Fresno eats.

Hunan, located in the courtyard of a strip mall at Cedar and Herndon, boasts a chef, Zhongli Liu, who served as executive chef at a major Beijing hotel for over a decade before emigrating to the U.S.,  once representing China at the Bocuse d’Or competition. The restaurant looks like the typical Chinese restaurant you might find in any decent-sized city, but the food was something else entirely. 

I haggled with the waiter to try to get him to recommend something he really liked, but I didn’t get fair until I dropped the word ”authentic,” after which he didn’t hesitate to recommend the house special lamb. Lamb is my least favorite protein, but the man did not lie – the dish was outstanding. The lamb is sliced thinly and stir-fried with green peppers, onions, and a cumin sauce with lots of depth, including a little heat (not as much as you’d expect from all the dried Thai chilies on the plate), a little sweetness, and the right amount of salt. The hot and sour soup included in the meal was also phenomenal in texture and flavor, although I got one piece of bamboo that was too tough to chew. Apparently there’s a second menu you can request with more authentic dishes like the one I ate, although I still would have asked for a recommendation.

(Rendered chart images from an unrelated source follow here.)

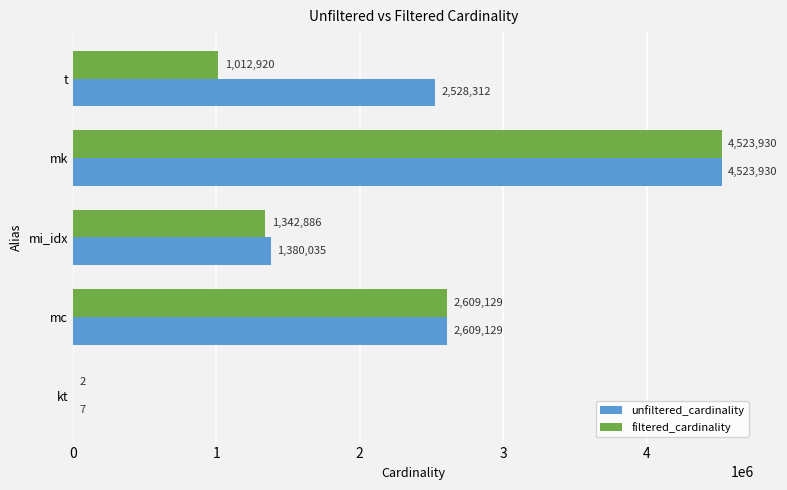

Between kt and mi_idx, which series saw the biggest shift?

unfiltered_cardinality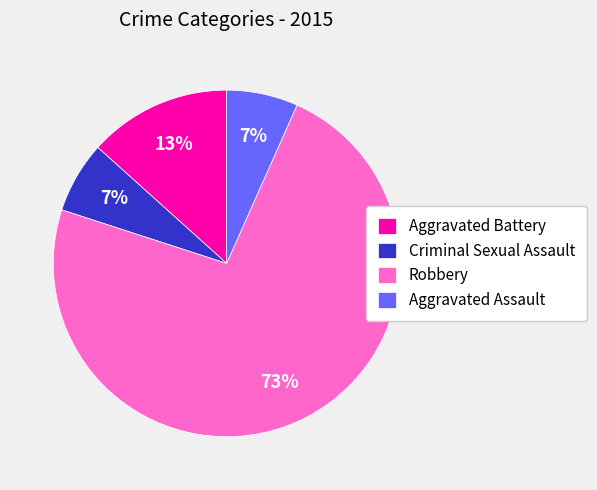

To the nearest percent, what portion does Aggravated Assault represent?

7%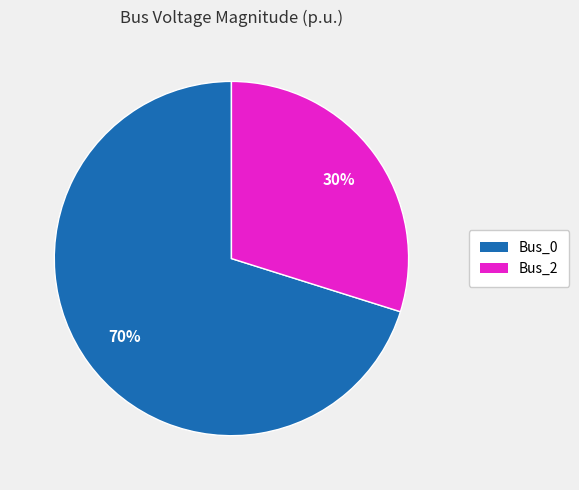

Count the number of slices in the pie.

2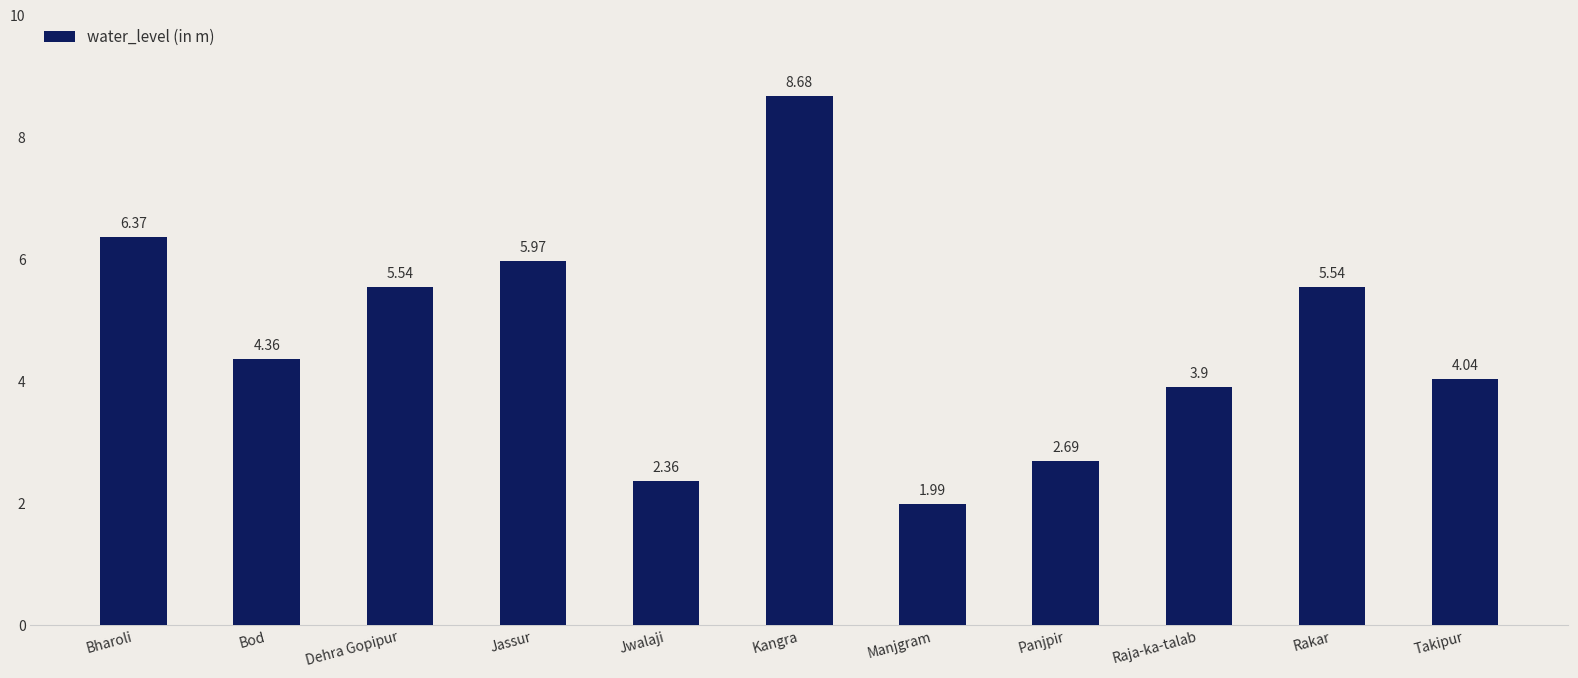

What is the average value?

4.7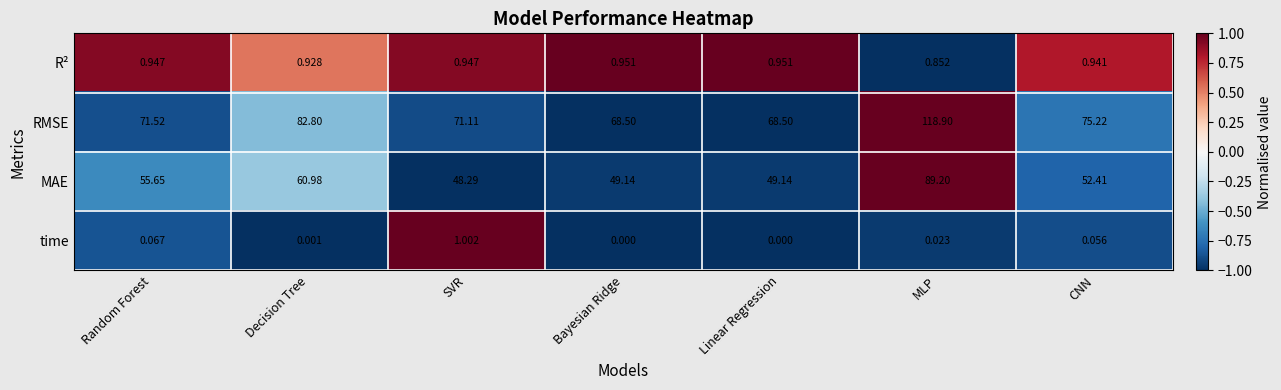

At MLP, list the series in order from smallest to largest.

time, R², MAE, RMSE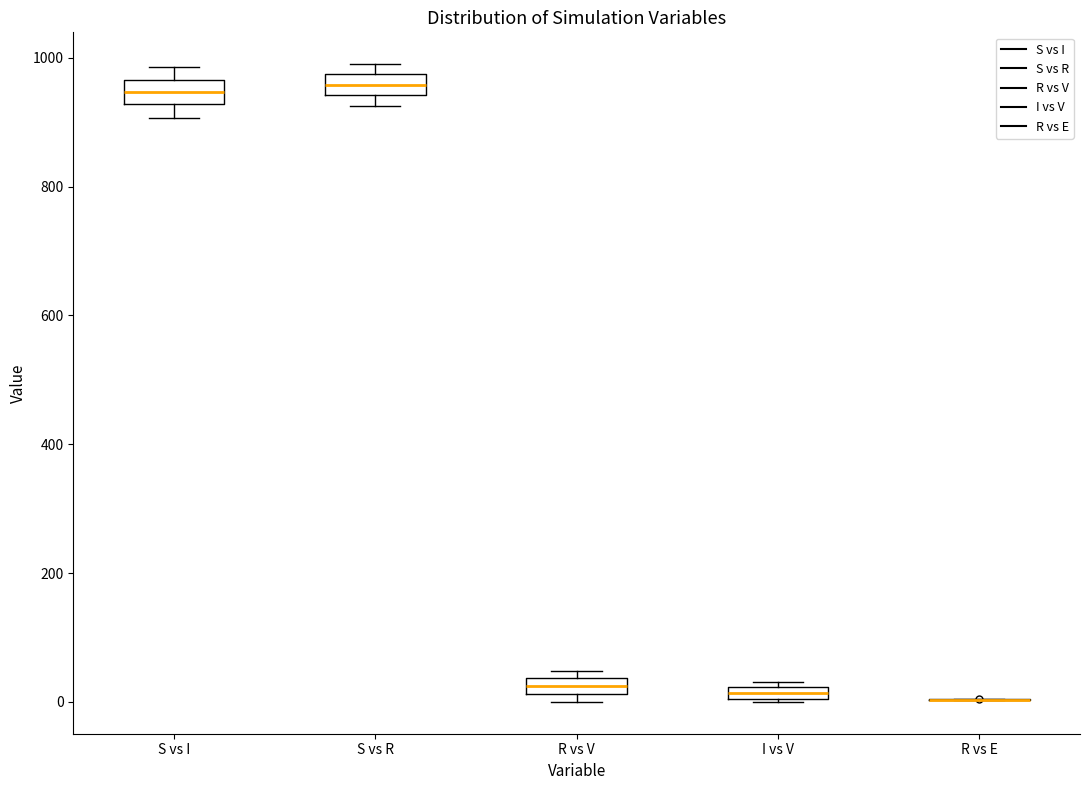

Where is the upper edge of the box for I vs V on the y-axis? The values are not printed on the chart, so give them approximately, as read against the axis.

20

Cracked Pepper Bistro appears to be the clear leader for the ”best restaurant in Fresno” title, although that may not be the stiffest competition going. The food was very strong, maybe one grade below what you’d get at a good fine-dining establishment in a larger city, with larger portions and comparable service.

The server emphatically recommended the ”mala-insana” Napoleon, fried slices of eggplant with layers of goat cheese, roasted tomatoes, and pesto, covered with a drizzle of balsamic reduction (according to the server – the menu says it’s aged balsamic). I don’t really love eggplant because it tends to take on a weird, meaty-but-not-quite texture no matter how it’s cooked, but this was the best eggplant dish I’ve ever had. The slices, crusted in panko and crushed pumpkin seeds, held their shape, weren’t soggy or fibrous, and were as crunchy as a piece of fried chicken. I would have eaten them plain.

For the entree, I couldn’t pass up the short rib with German potato salad, and the ribs were tender enough to pull apart with your fingers. (I used a fork, as this appeared to be a respectable restaurant.) The potato salad wasn’t a salad at all – it’s new red potatoes, parcooked, then quickly fried to brown and crisp the exteriors, served with a dressing of minced bacon, sugar, cider vinegar, and Dijon mustard. The texture and sweetness of the caramelized sugars in the potatoes were great, but the sweet/sour dressing was too assertive and even bled into the sauce over the short ribs.

The restaurant’s main problem, at least in the two dishes I tried, was a lack of editing. The eggplant stacks were overpowered by the tartness of the goat cheese and the sweetness of the balsamic reduction. The potatoes that came with the short rib were similarly undone by the inclusion of sugar in the dressing, which, on top of the sugars created by quickly frying the potatoes and browning their exteriors, made the whole thing too sweet. I’m holding Cracked Pepper to a higher standard than I would most restaurants because they are aspiring to that higher standard (and are priced at that higher standard too); this is very good food done with a great deal of skill, but pulling back one step on each dish would have earned them the top grade.